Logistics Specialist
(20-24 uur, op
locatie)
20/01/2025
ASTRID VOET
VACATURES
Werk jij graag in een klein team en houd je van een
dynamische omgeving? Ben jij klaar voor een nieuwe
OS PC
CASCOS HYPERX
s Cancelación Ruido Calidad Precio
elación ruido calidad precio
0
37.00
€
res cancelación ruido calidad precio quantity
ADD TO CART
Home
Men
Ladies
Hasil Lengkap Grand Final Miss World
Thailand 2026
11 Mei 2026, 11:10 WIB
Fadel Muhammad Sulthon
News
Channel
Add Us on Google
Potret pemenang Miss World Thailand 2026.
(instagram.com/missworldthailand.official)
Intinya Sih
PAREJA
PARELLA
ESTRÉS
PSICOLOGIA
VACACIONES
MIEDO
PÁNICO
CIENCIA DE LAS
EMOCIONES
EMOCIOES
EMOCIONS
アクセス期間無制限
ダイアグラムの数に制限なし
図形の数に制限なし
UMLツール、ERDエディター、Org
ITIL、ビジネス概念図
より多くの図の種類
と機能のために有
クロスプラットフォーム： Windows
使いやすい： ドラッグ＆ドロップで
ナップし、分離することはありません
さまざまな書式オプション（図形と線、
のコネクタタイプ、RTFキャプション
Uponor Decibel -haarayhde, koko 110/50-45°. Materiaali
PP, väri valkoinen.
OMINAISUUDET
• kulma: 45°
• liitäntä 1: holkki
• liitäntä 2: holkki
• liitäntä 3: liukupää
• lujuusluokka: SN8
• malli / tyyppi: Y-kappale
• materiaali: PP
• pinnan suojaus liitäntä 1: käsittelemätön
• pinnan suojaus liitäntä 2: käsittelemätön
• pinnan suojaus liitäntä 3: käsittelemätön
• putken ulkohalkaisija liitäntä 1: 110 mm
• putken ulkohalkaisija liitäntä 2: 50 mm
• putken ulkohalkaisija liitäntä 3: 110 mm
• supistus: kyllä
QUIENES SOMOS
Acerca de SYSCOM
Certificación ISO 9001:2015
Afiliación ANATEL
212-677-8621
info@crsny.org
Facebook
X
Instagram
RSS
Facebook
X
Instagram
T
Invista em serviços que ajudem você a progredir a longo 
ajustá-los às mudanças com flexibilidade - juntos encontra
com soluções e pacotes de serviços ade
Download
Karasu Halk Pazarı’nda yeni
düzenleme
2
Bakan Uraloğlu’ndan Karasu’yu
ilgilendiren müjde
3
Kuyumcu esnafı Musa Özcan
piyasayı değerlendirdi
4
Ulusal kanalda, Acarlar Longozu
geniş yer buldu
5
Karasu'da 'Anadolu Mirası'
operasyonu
=-=-=-=-=
- [What this task involves]:
Can you give the listing again from its start through the line holding "Acerca de SYSCOM", inclusive, with "holkki" changed to "muhvi" and everything else left as it is?

- [Response area]:
Logistics Specialist
(20-24 uur, op
locatie)
20/01/2025
ASTRID VOET
VACATURES
Werk jij graag in een klein team en houd je van een
dynamische omgeving? Ben jij klaar voor een nieuwe
OS PC
CASCOS HYPERX
s Cancelación Ruido Calidad Precio
elación ruido calidad precio
0
37.00
€
res cancelación ruido calidad precio quantity
ADD TO CART
Home
Men
Ladies
Hasil Lengkap Grand Final Miss World
Thailand 2026
11 Mei 2026, 11:10 WIB
Fadel Muhammad Sulthon
News
Channel
Add Us on Google
Potret pemenang Miss World Thailand 2026.
(instagram.com/missworldthailand.official)
Intinya Sih
PAREJA
PARELLA
ESTRÉS
PSICOLOGIA
VACACIONES
MIEDO
PÁNICO
CIENCIA DE LAS
EMOCIONES
EMOCIOES
EMOCIONS
アクセス期間無制限
ダイアグラムの数に制限なし
図形の数に制限なし
UMLツール、ERDエディター、Org
ITIL、ビジネス概念図
より多くの図の種類
と機能のために有
クロスプラットフォーム： Windows
使いやすい： ドラッグ＆ドロップで
ナップし、分離することはありません
さまざまな書式オプション（図形と線、
のコネクタタイプ、RTFキャプション
Uponor Decibel -haarayhde, koko 110/50-45°. Materiaali
PP, väri valkoinen.
OMINAISUUDET
• kulma: 45°
• liitäntä 1: muhvi
• liitäntä 2: muhvi
• liitäntä 3: liukupää
• lujuusluokka: SN8
• malli / tyyppi: Y-kappale
• materiaali: PP
• pinnan suojaus liitäntä 1: käsittelemätön
• pinnan suojaus liitäntä 2: käsittelemätön
• pinnan suojaus liitäntä 3: käsittelemätön
• putken ulkohalkaisija liitäntä 1: 110 mm
• putken ulkohalkaisija liitäntä 2: 50 mm
• putken ulkohalkaisija liitäntä 3: 110 mm
• supistus: kyllä
QUIENES SOMOS
Acerca de SYSCOM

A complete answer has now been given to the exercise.